Absolute path to a shared cache directory for downloaded LFS objects. Multiple repositories may share the same cache directory. When not set, all objects are stored in per-repository storage as before.
The cache uses the same directory layout as per-repo storage:
lfs.cachedir/
objects/
ab/
cd/
abcd1234... (full OID)
tmp/ (download temp files)
Boolean, default false. When true and lfs.cachedir is set, objects that
are successfully pushed to a remote are moved from per-repo storage into the
shared cache.
This is useful for CI workers that continuously push data and would otherwise accumulate unbounded per-repo storage.
The default value is set to false to maintain git's inherent distributed
backup property: even if the remote git server is lost, all LFS files would
have been uploaded by at least one developer of the team, and that developer's
copy is only removed from per-repo storage when they explicitly opt in (via
git lfs prune, or by setting this value to true to automate the move on
every push).
See "Automatic eviction" section.
To move existing LFS objects from per-repo storage into the shared cache,
use git lfs prune --move-to-cache. This reuses the standard prune retain
logic: objects that are referenced by current/recent/unpushed refs are kept
in per-repo storage, while everything else is moved to the cache.
To move all pushed objects (leaving only unpushed/stashed/index objects in per-repo storage):
git lfs prune --move-to-cache --force
Use --dry-run to preview what would be moved without making changes.

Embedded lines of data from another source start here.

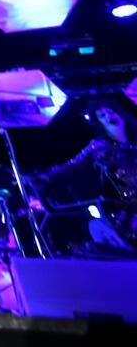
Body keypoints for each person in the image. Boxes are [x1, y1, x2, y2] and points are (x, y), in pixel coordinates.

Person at [38, 102, 137, 250]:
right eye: (102, 115)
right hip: (125, 206)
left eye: (111, 111)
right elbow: (71, 166)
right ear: (100, 124)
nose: (109, 115)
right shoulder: (99, 146)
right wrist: (43, 176)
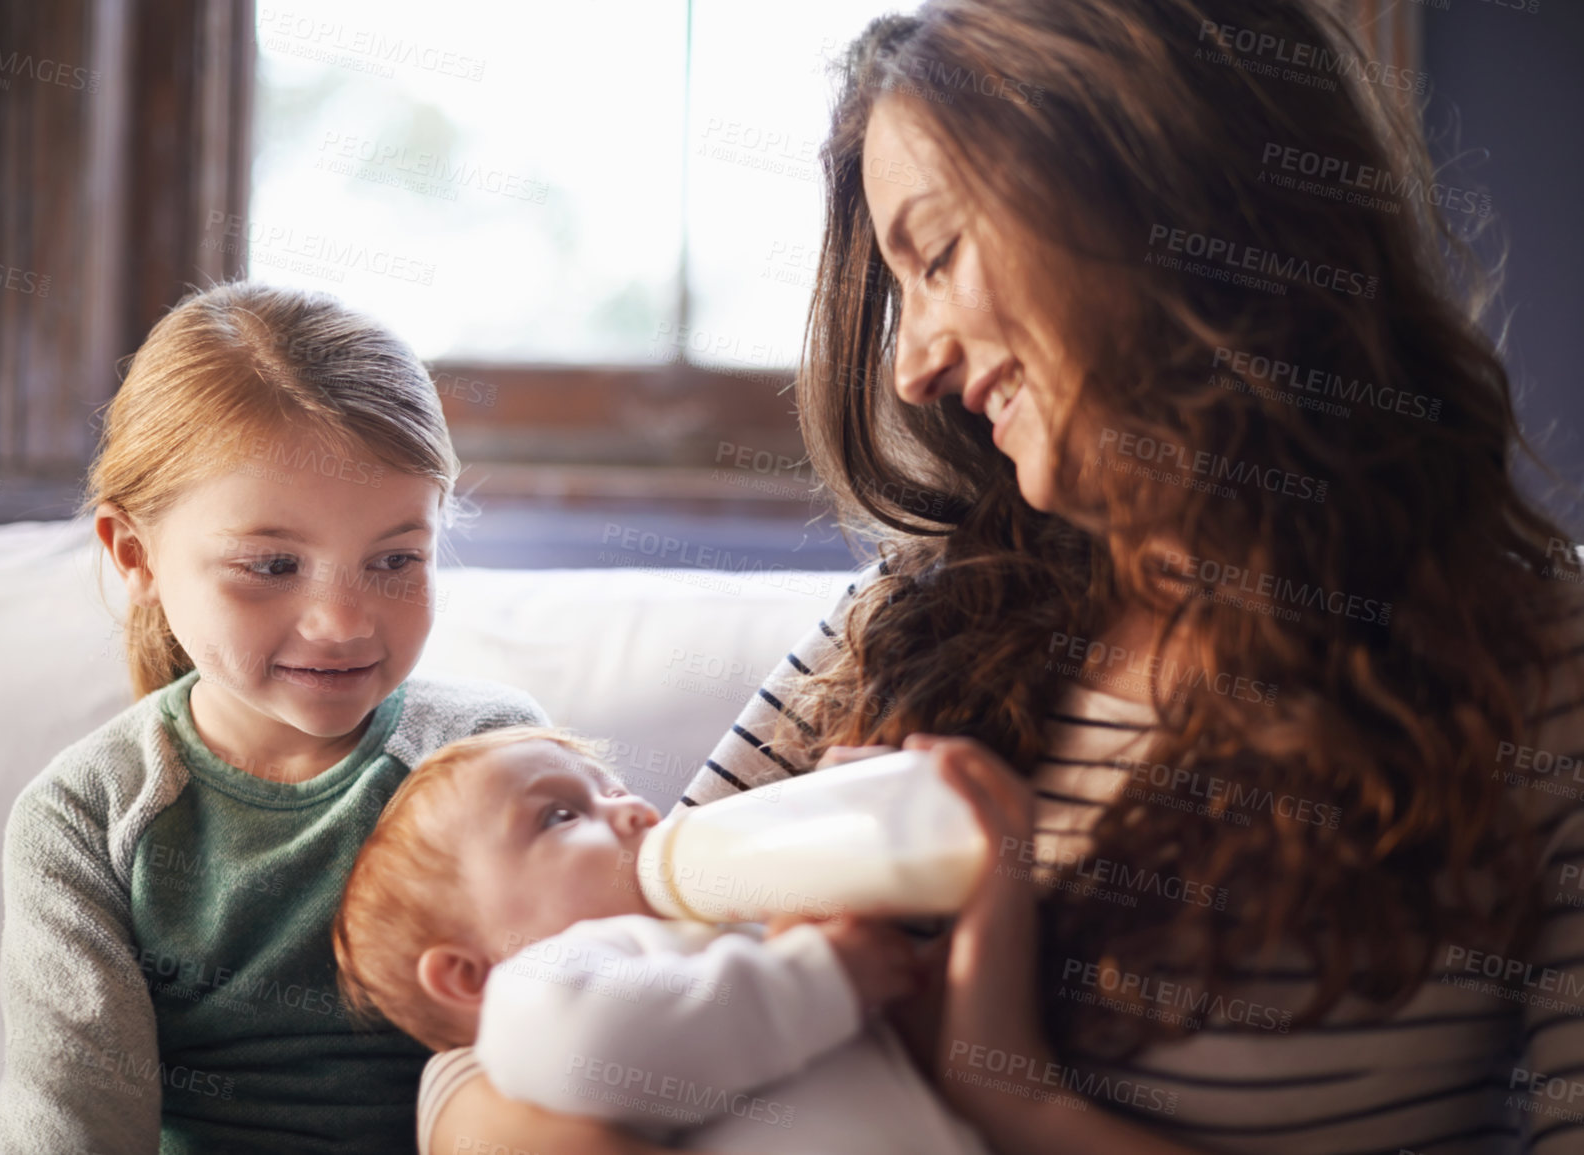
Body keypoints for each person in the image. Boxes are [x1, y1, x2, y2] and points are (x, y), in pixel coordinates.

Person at [434, 1, 1584, 1152]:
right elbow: (528, 1010)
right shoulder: (914, 615)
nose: (916, 363)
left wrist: (1012, 1094)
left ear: (1156, 189)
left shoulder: (1538, 665)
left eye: (936, 255)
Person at [0, 282, 551, 1154]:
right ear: (133, 554)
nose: (343, 622)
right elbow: (72, 1123)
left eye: (396, 558)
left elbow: (604, 1014)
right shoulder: (85, 815)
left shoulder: (487, 756)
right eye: (271, 564)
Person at [331, 724, 1000, 1155]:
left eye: (614, 789)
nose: (637, 811)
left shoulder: (729, 935)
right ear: (470, 975)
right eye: (561, 815)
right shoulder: (534, 988)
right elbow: (592, 1045)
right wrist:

The git lfs cache command provides direct cache management:
git lfs cache stats— show cache size, file count, and hit/miss statisticsgit lfs cache clear— remove all cached filesgit lfs cache trim— remove oldest files by size, count, or age limits
These commands work by scanning the directory tree and do not require the mmap-based eviction handler. This makes them suitable for caches on network filesystems or in multi-machine environments where automatic eviction cannot be enabled.

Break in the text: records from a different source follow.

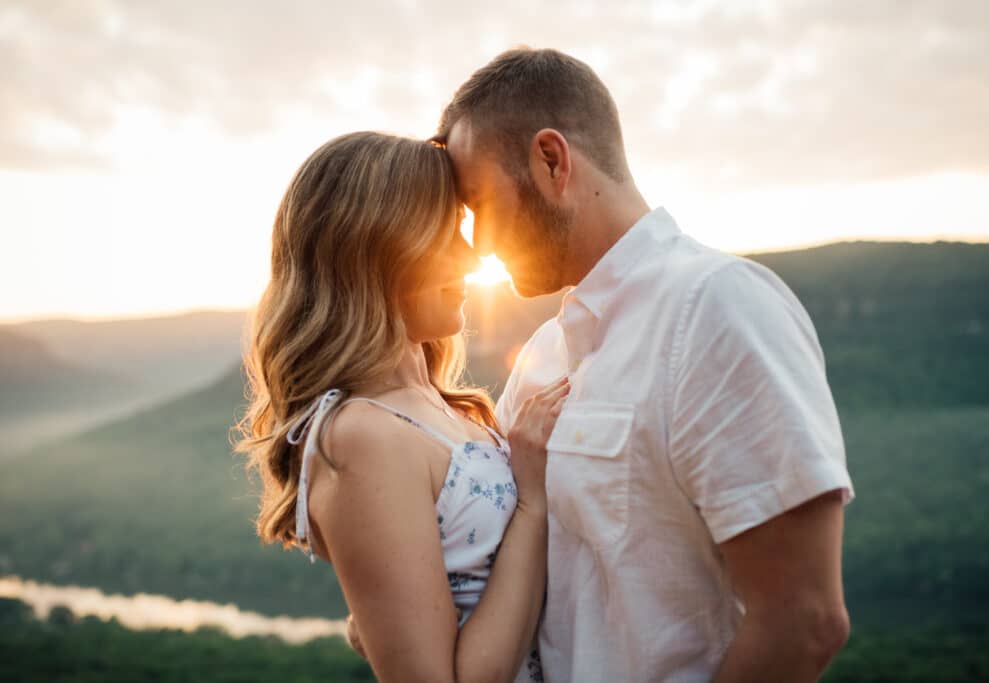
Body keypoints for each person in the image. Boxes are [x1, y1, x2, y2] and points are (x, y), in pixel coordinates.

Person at [430, 48, 856, 682]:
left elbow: (803, 618)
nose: (477, 246)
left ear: (552, 161)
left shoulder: (717, 309)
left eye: (479, 207)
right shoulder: (544, 356)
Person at [236, 131, 565, 682]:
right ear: (372, 248)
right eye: (443, 236)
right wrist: (532, 503)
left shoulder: (438, 405)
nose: (470, 255)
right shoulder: (363, 435)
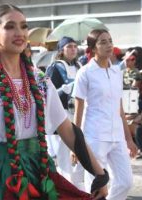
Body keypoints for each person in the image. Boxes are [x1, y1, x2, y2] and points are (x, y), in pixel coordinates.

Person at [0, 4, 108, 200]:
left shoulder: (40, 80)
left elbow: (68, 130)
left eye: (23, 26)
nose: (19, 32)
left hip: (38, 173)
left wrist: (100, 174)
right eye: (10, 26)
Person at [73, 29, 137, 200]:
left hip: (117, 136)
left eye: (110, 40)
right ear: (93, 48)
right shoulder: (85, 73)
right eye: (103, 42)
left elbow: (120, 108)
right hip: (95, 135)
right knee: (95, 185)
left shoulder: (117, 72)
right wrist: (76, 143)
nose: (109, 45)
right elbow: (78, 108)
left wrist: (129, 138)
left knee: (126, 182)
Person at [45, 36, 84, 190]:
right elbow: (49, 92)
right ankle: (65, 184)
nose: (73, 49)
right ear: (62, 50)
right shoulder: (56, 66)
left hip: (79, 112)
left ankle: (76, 183)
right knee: (64, 151)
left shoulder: (80, 65)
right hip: (63, 113)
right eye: (69, 46)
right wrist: (64, 90)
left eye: (75, 46)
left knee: (79, 148)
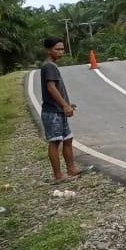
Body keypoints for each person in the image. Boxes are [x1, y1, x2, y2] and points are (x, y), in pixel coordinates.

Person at [40, 37, 83, 183]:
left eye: (62, 49)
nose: (61, 52)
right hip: (52, 112)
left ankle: (71, 169)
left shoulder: (51, 65)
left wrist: (67, 104)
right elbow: (51, 88)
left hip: (58, 110)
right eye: (57, 49)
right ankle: (58, 176)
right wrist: (65, 105)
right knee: (54, 141)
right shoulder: (49, 66)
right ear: (48, 50)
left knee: (68, 139)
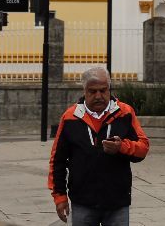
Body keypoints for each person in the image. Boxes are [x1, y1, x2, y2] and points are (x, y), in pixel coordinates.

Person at [48, 67, 149, 225]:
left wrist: (121, 147)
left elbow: (143, 148)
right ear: (84, 91)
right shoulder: (70, 117)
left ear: (109, 89)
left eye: (103, 90)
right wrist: (60, 197)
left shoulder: (125, 113)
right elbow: (57, 161)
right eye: (92, 91)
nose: (98, 96)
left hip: (117, 203)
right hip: (82, 202)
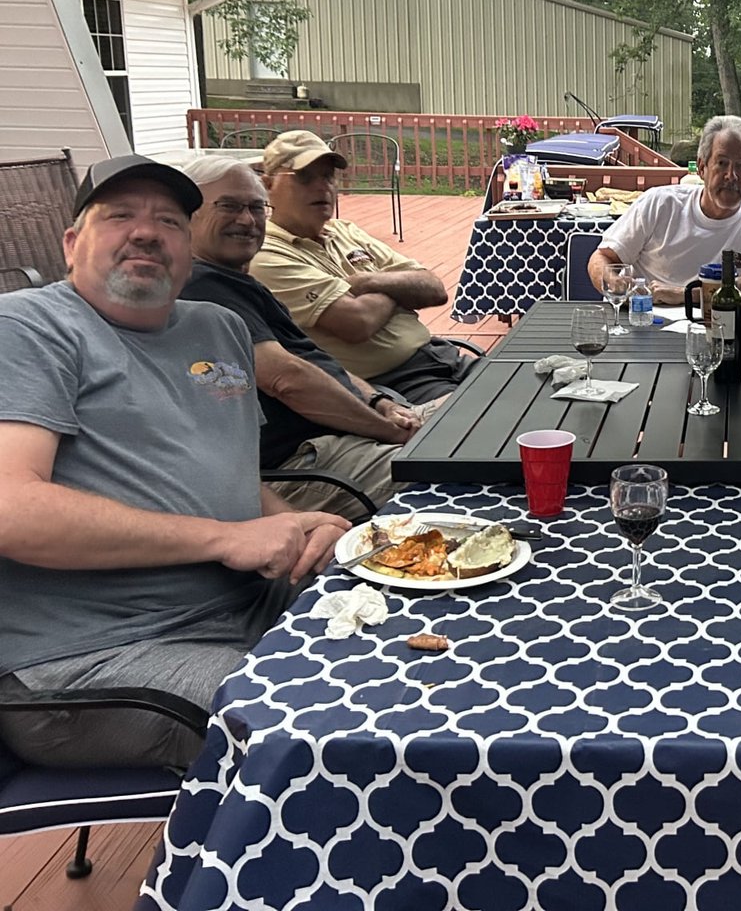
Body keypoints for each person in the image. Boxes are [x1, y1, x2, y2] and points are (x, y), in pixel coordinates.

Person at [0, 155, 348, 769]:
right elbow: (12, 509)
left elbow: (227, 472)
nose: (146, 232)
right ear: (72, 244)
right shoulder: (28, 328)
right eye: (119, 216)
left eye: (168, 221)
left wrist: (295, 526)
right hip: (96, 658)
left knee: (426, 631)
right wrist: (224, 538)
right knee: (337, 728)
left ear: (188, 251)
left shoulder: (218, 327)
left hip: (250, 605)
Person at [177, 157, 433, 520]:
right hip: (305, 463)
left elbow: (310, 358)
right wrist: (386, 430)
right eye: (229, 206)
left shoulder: (237, 281)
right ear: (187, 215)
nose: (247, 220)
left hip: (352, 432)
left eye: (256, 208)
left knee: (489, 418)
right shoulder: (201, 287)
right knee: (473, 462)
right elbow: (287, 380)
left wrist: (379, 403)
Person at [253, 131, 474, 402]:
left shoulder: (345, 230)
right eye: (304, 177)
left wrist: (365, 283)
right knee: (494, 416)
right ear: (268, 184)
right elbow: (358, 322)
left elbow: (434, 288)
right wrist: (397, 288)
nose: (322, 186)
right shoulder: (265, 254)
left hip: (440, 354)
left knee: (522, 385)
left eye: (328, 176)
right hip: (394, 385)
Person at [589, 115, 741, 305]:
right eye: (722, 163)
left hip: (721, 323)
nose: (731, 176)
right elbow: (602, 258)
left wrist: (686, 295)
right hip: (647, 319)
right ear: (701, 168)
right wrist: (614, 283)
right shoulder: (660, 203)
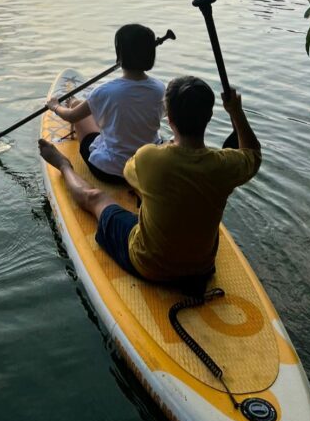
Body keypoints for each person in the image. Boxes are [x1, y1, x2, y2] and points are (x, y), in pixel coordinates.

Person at [39, 75, 261, 286]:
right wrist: (237, 113)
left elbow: (128, 174)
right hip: (202, 268)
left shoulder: (150, 157)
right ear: (208, 117)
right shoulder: (227, 164)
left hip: (148, 264)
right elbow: (253, 153)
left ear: (170, 118)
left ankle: (63, 165)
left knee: (96, 198)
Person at [46, 24, 165, 184]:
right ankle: (77, 103)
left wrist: (54, 106)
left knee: (76, 107)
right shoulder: (160, 88)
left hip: (112, 171)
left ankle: (73, 104)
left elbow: (71, 117)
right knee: (95, 109)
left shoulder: (105, 91)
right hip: (146, 169)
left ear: (120, 54)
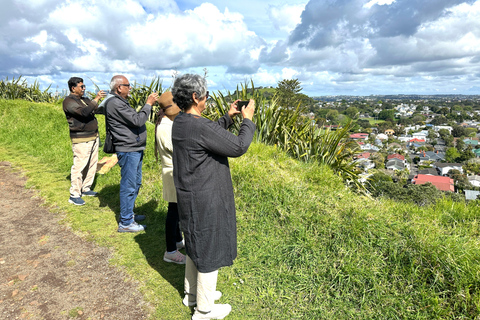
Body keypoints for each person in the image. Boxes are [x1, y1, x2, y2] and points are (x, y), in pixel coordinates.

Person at [171, 74, 256, 320]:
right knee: (210, 248)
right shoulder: (199, 126)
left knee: (195, 244)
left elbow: (207, 136)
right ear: (196, 97)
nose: (207, 97)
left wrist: (228, 117)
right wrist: (247, 120)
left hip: (190, 193)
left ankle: (192, 294)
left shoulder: (181, 121)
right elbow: (238, 147)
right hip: (207, 196)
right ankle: (204, 310)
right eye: (205, 94)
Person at [104, 75, 158, 233]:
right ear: (119, 87)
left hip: (134, 148)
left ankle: (128, 214)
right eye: (128, 85)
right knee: (129, 185)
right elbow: (137, 120)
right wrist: (148, 104)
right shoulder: (114, 103)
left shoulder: (120, 102)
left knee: (136, 182)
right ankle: (126, 222)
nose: (130, 88)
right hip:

When no flags are passed, trim falls back to the configured
lfs.cachemaxsize/lfs.cachemaxfiles limits, making it suitable as a
periodic cron job for full-rescan trimming.
When lfs.cachedir is configured per-repo (not globally), a local clone
(git clone --local, --shared, or --reference) will not inherit the
setting. Downloaded objects that only exist in the source repo's cache will
not be found by the new clone, and checkout will skip those files (writing
pointers instead, as with any missing LFS object).

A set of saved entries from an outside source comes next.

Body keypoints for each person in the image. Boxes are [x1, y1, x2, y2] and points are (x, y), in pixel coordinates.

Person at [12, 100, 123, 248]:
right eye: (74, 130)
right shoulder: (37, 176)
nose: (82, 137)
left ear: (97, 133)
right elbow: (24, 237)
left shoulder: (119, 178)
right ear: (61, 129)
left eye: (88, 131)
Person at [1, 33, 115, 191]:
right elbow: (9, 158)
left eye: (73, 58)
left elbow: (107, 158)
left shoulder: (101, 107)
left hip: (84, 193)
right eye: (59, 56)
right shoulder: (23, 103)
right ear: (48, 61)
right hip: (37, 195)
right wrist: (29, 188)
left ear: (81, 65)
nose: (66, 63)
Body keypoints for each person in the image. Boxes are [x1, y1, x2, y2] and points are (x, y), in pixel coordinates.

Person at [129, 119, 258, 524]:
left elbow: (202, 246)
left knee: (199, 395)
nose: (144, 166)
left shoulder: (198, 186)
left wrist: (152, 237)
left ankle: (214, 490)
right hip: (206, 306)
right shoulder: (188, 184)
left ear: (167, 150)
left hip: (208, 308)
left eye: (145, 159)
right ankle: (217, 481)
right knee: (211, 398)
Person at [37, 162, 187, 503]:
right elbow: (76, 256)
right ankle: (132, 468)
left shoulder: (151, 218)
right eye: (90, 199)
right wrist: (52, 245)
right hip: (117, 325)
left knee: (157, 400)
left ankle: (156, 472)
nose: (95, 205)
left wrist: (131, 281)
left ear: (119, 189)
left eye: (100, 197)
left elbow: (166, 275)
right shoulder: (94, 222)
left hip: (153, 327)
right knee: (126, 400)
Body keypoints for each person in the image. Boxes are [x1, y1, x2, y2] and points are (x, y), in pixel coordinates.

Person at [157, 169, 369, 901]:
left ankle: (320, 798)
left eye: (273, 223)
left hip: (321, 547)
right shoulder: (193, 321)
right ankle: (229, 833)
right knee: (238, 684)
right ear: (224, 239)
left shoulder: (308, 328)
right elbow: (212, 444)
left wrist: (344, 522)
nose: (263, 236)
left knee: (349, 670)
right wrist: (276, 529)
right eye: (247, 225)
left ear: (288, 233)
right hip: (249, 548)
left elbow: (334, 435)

Setting lfs.cachedir in the global git config (~/.gitconfig) avoids this
entirely. For per-repo configurations, two optional mechanisms are proposed
(implemented in separate commits so that either can be included or reverted
independently):
Git creates an alternates file pointing to the source repo's objects
directory. Git LFS can read the source repo's lfs.cachedir config and
add its objects directory to the reference dirs, allowing
LinkOrCopyFromReference to find and copy cached objects into the new
clone's per-repo storage.
This is non-invasive (no config changes to the new clone) but only works while the alternates file exists, and copies objects into per-repo storage rather than reading directly from the cache.
On the first git-lfs command in the new clone, if lfs.cachedir is not
already configured, git-lfs reads the source repo's setting from the
alternates and sets it in the new clone's local git config. This gives the
new clone full shared cache support permanently.
This modifies the new clone's .git/config automatically, which may be
unexpected in some workflows. It is idempotent: it only sets the config if
not already configured at any level.
Support for the shared cache feature as described in this proposal is implemented in an experimental git-lfs version for testing and is pending submission upstream after this proposal is approved.
It is available at:
It includes more changes than necessary for this proposal. The quality of the implementation is not adequate for submission as-is. The code changes, tests and documentation were created with the assistance of AI agents. The design, implementation, and tests were directed and reviewed by human developers, but only partially for now. It should be considered experimental only. It may be modified or rewritten based on received feedback on the proposal.